Answering these are the jobs that get passed to the...

lowliest campaign staffer, who is coincidentally the least likely to know the accurate answers. It makes sense in the high-pressure world of presidential politics.

Aren’t you dying to know the favorite homemade dish of the next possible president?

So to save time, they put all this stuff on the website. But now the McCain campaign has been outted by TMZ.com and the Huffington Post for a kind of cereal plagiarizing of Cindy McCain’s alleged favorite recipes.

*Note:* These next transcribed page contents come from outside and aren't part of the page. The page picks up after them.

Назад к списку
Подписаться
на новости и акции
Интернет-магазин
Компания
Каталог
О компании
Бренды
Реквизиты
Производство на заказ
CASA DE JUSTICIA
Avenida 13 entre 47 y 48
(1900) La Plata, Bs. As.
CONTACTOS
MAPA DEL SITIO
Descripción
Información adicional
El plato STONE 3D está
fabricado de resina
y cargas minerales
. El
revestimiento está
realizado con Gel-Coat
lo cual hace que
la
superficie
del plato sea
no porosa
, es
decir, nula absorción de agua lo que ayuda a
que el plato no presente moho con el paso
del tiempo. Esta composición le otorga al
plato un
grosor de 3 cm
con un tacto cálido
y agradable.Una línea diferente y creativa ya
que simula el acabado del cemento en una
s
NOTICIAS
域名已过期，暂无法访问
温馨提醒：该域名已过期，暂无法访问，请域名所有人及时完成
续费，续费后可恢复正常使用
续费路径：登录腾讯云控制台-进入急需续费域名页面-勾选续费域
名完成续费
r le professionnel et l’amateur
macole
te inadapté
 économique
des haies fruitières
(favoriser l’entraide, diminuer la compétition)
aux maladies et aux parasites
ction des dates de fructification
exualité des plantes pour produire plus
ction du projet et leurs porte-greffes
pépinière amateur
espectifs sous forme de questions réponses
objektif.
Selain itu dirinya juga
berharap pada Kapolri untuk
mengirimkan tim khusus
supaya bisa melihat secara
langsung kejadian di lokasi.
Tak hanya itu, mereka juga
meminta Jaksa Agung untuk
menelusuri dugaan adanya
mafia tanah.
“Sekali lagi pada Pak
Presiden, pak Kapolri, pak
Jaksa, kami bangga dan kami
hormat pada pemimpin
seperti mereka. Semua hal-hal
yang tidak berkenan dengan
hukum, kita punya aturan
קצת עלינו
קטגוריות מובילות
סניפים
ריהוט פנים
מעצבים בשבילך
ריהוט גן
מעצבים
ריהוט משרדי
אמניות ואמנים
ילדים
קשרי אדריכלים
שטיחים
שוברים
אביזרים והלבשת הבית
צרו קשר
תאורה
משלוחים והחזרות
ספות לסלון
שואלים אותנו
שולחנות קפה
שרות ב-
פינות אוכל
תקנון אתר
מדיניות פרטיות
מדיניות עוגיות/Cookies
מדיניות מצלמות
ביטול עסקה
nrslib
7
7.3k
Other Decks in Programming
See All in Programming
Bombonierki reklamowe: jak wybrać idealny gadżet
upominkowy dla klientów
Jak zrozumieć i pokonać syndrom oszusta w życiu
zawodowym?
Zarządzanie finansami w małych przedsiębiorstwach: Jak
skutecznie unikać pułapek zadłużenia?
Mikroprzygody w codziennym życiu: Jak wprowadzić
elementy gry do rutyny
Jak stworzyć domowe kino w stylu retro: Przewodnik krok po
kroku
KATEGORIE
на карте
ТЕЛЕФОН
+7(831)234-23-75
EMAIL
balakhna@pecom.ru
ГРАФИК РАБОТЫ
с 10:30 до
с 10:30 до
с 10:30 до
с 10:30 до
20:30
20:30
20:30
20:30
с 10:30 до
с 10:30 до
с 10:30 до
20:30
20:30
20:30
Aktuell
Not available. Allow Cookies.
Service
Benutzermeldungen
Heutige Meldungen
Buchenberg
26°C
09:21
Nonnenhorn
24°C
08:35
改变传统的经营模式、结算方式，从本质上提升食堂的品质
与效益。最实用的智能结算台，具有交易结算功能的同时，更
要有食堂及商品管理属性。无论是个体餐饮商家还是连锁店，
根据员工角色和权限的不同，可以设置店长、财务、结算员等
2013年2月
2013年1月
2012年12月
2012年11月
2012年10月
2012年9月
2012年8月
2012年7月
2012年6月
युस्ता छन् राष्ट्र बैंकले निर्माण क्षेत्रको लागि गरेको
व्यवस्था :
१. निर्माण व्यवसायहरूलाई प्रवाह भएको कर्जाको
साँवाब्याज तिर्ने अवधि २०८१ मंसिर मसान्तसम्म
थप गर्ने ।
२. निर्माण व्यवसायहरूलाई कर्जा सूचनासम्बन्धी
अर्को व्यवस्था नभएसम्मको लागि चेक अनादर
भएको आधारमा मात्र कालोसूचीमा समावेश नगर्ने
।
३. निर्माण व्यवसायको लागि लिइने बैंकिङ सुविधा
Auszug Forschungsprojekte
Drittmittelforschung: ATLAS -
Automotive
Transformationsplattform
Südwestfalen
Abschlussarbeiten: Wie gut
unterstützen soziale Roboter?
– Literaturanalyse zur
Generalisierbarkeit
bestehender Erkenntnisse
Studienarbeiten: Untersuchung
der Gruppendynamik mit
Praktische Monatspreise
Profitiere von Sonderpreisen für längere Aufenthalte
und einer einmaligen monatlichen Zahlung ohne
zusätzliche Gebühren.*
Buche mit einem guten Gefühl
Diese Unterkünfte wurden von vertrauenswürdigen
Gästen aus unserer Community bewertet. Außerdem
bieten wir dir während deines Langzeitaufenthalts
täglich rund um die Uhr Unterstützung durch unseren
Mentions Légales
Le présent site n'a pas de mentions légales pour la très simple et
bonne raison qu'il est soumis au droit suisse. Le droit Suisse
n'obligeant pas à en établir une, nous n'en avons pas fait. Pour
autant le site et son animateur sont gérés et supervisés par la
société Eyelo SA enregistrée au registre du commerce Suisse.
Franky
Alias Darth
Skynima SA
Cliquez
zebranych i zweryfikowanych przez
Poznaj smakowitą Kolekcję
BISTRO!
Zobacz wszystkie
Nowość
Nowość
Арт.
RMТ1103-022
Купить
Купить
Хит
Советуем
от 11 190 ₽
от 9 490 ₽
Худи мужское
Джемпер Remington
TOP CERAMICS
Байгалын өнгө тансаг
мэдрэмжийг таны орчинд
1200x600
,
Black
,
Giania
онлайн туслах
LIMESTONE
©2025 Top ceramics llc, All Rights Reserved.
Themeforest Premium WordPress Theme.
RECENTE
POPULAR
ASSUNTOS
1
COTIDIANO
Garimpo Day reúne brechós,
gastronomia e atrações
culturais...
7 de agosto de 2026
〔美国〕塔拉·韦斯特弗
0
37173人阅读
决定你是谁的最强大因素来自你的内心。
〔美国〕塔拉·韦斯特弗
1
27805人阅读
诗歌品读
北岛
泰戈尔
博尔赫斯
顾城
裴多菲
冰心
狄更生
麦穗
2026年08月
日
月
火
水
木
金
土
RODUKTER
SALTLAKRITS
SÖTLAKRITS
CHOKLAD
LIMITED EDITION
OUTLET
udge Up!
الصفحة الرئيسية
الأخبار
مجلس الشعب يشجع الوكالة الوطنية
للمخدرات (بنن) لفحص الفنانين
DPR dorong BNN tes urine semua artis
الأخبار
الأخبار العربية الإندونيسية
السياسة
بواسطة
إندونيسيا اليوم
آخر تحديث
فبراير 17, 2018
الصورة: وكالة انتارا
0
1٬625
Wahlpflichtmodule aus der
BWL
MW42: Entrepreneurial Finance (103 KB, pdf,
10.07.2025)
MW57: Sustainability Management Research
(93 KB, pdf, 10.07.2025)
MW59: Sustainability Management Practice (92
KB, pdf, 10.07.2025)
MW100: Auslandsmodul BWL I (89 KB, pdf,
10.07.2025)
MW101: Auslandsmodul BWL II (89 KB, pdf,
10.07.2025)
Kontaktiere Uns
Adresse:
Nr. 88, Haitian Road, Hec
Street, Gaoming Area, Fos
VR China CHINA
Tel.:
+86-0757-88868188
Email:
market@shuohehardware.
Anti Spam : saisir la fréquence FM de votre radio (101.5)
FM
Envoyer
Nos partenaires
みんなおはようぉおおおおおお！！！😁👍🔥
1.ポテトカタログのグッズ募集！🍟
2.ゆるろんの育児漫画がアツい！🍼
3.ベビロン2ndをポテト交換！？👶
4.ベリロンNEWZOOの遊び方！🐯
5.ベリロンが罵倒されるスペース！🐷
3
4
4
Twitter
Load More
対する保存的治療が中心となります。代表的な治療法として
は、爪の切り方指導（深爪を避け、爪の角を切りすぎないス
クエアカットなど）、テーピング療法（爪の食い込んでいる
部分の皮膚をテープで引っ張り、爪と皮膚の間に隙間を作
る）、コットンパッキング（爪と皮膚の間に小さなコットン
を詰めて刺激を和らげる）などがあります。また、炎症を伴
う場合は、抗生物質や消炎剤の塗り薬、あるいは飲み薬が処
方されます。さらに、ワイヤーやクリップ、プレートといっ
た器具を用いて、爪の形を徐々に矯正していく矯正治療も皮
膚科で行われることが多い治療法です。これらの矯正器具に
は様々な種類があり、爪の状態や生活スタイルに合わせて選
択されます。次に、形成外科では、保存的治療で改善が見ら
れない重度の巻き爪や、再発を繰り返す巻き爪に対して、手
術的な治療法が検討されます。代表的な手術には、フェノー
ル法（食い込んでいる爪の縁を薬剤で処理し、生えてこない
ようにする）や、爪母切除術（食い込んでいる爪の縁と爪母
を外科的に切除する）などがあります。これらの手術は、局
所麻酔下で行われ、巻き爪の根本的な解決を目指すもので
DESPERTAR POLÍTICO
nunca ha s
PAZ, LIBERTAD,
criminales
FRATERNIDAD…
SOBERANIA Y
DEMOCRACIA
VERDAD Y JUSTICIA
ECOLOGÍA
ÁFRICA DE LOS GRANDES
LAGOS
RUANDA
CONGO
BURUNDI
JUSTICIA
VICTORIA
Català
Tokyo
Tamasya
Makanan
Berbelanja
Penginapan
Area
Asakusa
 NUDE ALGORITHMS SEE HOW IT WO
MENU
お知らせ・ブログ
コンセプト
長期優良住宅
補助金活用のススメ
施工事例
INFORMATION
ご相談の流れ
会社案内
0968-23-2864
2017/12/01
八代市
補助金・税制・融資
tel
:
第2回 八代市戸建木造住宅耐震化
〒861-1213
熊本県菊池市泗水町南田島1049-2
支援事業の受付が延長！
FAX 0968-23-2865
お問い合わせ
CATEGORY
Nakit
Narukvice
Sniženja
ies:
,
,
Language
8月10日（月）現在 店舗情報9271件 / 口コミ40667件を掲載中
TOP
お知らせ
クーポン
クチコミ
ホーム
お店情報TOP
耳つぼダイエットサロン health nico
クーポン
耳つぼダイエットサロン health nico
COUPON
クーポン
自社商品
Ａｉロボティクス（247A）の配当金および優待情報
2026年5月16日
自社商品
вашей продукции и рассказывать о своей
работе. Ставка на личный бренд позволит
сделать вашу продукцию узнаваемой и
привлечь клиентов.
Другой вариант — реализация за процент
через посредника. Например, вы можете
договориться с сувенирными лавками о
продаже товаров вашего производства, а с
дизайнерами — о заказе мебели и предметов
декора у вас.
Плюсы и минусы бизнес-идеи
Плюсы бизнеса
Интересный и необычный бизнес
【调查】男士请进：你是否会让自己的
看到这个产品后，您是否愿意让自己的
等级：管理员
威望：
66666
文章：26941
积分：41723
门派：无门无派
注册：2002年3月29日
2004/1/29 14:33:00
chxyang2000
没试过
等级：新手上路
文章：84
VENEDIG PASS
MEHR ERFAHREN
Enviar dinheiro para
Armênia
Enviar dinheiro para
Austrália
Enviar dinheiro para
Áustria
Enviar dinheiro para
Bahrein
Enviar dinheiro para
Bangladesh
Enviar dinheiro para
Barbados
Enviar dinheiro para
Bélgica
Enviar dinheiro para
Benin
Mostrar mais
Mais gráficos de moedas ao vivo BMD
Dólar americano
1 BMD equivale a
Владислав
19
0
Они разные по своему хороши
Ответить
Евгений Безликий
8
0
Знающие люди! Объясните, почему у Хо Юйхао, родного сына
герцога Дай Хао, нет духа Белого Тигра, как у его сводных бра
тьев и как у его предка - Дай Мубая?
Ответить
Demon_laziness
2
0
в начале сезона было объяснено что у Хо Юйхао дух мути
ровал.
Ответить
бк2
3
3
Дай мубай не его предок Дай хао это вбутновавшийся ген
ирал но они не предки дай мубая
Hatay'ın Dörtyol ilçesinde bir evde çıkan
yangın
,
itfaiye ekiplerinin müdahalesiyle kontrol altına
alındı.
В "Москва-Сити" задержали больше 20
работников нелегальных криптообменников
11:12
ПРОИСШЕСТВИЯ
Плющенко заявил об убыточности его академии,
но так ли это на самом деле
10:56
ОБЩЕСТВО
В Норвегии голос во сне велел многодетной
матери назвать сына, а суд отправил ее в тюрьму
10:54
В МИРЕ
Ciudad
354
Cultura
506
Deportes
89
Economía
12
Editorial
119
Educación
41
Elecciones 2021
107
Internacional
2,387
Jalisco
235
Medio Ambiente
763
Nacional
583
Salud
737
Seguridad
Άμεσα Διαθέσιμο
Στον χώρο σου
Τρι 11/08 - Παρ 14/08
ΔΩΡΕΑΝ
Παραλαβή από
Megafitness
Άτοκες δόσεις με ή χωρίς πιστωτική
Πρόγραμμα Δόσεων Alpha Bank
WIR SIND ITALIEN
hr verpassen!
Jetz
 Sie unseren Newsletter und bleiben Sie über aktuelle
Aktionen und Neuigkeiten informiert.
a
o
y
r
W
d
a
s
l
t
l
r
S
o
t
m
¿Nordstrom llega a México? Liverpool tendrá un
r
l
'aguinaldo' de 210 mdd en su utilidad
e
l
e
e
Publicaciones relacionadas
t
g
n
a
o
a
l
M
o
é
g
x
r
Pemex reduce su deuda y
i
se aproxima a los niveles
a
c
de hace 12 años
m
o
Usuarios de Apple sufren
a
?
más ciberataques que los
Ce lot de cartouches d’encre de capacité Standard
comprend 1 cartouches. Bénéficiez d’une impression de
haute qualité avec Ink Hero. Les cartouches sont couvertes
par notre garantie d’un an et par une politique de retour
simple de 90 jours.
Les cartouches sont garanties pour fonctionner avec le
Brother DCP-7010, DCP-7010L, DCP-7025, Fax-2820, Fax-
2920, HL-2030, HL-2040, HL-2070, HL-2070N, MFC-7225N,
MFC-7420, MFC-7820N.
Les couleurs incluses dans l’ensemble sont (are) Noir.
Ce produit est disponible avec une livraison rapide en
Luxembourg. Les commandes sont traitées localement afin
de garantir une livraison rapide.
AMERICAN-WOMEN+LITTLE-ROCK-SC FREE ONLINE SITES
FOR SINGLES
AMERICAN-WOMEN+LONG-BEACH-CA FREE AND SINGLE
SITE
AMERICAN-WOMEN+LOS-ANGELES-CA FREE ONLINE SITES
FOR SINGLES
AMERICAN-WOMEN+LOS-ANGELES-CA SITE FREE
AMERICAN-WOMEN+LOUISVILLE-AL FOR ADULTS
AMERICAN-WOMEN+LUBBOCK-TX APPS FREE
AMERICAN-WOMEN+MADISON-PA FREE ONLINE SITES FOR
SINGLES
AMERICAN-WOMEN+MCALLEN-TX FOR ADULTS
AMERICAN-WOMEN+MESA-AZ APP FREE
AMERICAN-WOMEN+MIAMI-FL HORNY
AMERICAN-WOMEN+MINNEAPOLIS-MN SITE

Some intern, likely the daughter of a contributor taking a semester off from school, posted the Arizona senator’s wife’s favorite recipes, the campaign says. Just to look at the beer distributor heiress, anyone can tell she spends five to six hours a day over the stove.

Trouble is, those recipes already existed on the Food Network. And other places. And as David Weiner points out, when you Google certain ingredients, you get both the Food Network and the McCain campaign website.

An unlikely melange, shall we say.

According to the campaign, the Web recipe pages have been taken down. The intern has no doubt been diced and sliced. But they discovered something in the process.

It was a really popular feature. So the McCain folks are gonna put up new Cindy McCain favorite recipe pages. As soon as the oven reaches 450 degrees.

Next comes the favorite dishes that Bill Clinton likes to whip up after a hard day of criticizing other people.